Work instruction A = Transcribe everything in the Al Jazeera article from "Qatar to launch" down to "of the emir.".
Work instruction B = In the article about Qatar's new TV station, what is the name of the new channel?

Document passage =
-------

Qatar to launch Al Jazeera counterweight

Justin Vela
May 4, 2014 Updated: May 5, 2014 13:11:00

ABU DHABI //
Qatar is launching a new television station as a political counterweight to Al Jazeera amid concern the network has become too supportive of the Muslim Brotherhood.

The new station is to be an Arabic-language news channel based in London and broadcasting across the Arab world. It is one of several new media ventures launched under the Emir of Qatar, Sheikh Tamim bin Hamad Al Thani, who succeeded his father in June and is seeking to put his own stamp on the country’s vast soft power machine.

The driving force behind the new station is Azmi Bishara, the Palestinian director of the Doha-based Arab Centre for Research and Policy Studies, and a close confidant of the emir.

Mr Bishara is known to be “fairly anti-Brotherhood” and willing to criticise the group publicly, said Michael Stephens, deputy director of the Royal United Services Institute for Defence and Security Studies Qatar.

“Bishara recommended that it be started. His own beliefs are that Qatar has been too close to the Ikhwan for too long.”

Mr Stephens said the channel, named AlAraby Television Network, was supposed to launch in January but kept getting pushed back.

It is currently recruiting staff, placing job adverts for a satellite coordinator and a planning producer and headhunting from existing Arabic news stations such as BBC Arabic.

Media outlets serve as Qatar’s main soft power tool on the international stage, especially the Doha-based television network Al Jazeera.

Since its launch in 1996 Al Jazeera has grown exponentially but its criticism of other Arabian Gulf countries and willingness to give voice to members of the Muslim Brotherhood, in line with Doha’s support for Islamists after the Arab Spring uprisings, has angered Qatar’s neighbours.

In one of the worst diplomatic spats in the GCC’s history, the UAE, Saudi Arabia and Bahrain withdrew their ambassadors from Qatar in March. The protest came after Youssef Al Qaradawi, a spiritual guide of the Muslim Brotherhood, who has a show on Al Jazeera, continued their policies.

-------

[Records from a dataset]
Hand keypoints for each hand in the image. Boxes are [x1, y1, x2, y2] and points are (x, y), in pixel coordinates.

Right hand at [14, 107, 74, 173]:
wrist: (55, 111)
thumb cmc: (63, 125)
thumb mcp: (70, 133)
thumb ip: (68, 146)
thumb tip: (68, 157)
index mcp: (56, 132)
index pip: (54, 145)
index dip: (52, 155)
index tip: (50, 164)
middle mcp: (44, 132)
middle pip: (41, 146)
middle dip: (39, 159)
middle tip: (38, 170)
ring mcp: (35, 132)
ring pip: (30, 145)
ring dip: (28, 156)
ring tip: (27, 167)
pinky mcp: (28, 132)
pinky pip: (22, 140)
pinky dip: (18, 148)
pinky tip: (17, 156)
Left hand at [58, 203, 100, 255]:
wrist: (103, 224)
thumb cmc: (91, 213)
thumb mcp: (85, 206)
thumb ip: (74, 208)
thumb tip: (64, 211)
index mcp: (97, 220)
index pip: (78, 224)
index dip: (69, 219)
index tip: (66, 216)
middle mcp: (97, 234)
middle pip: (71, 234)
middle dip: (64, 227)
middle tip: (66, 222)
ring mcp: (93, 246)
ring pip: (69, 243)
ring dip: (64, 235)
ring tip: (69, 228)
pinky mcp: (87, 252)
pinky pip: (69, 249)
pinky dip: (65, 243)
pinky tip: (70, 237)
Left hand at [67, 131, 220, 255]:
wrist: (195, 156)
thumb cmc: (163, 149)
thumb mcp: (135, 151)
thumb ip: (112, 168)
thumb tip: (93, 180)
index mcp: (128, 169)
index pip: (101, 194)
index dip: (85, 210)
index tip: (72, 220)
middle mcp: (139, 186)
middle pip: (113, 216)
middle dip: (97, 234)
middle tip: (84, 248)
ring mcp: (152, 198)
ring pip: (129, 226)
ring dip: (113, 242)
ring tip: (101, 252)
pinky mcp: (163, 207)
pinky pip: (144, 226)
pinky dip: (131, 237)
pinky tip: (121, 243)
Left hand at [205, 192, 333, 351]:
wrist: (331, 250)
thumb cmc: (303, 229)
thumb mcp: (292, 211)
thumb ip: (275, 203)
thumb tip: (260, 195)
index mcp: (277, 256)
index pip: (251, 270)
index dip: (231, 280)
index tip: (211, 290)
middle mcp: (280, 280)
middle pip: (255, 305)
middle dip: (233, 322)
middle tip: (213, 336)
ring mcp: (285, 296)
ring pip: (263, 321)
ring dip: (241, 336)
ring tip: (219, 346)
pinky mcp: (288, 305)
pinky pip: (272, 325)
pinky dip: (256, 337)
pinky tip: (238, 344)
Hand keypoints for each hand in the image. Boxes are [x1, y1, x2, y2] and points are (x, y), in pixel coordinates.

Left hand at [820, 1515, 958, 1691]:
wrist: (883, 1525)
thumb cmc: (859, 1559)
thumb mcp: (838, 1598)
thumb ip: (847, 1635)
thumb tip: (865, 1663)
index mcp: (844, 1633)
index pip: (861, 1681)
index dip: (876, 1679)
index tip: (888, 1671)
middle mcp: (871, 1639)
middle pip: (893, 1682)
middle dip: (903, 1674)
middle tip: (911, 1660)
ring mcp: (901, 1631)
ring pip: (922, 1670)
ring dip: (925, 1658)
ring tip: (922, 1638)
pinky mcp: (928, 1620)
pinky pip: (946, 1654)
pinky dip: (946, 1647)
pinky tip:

-------

Response box A =
Qatar to launch Al Jazeera counterweight

Justin Vela
May 4, 2014 Updated: May 5, 2014 13:11:00

ABU DHABI //
Qatar is launching a new television station as a political counterweight to Al Jazeera amid concern the network has become too supportive of the Muslim Brotherhood.

The new station is to be an Arabic-language news channel based in London and broadcasting across the Arab world. It is one of several new media ventures launched under the Emir of Qatar, Sheikh Tamim bin Hamad Al Thani, who succeeded his father in June and is seeking to put his own stamp on the country’s vast soft power machine.

The driving force behind the new station is Azmi Bishara, the Palestinian director of the Doha-based Arab Centre for Research and Policy Studies, and a close confidant of the emir.

Response box B = AlAraby Television Network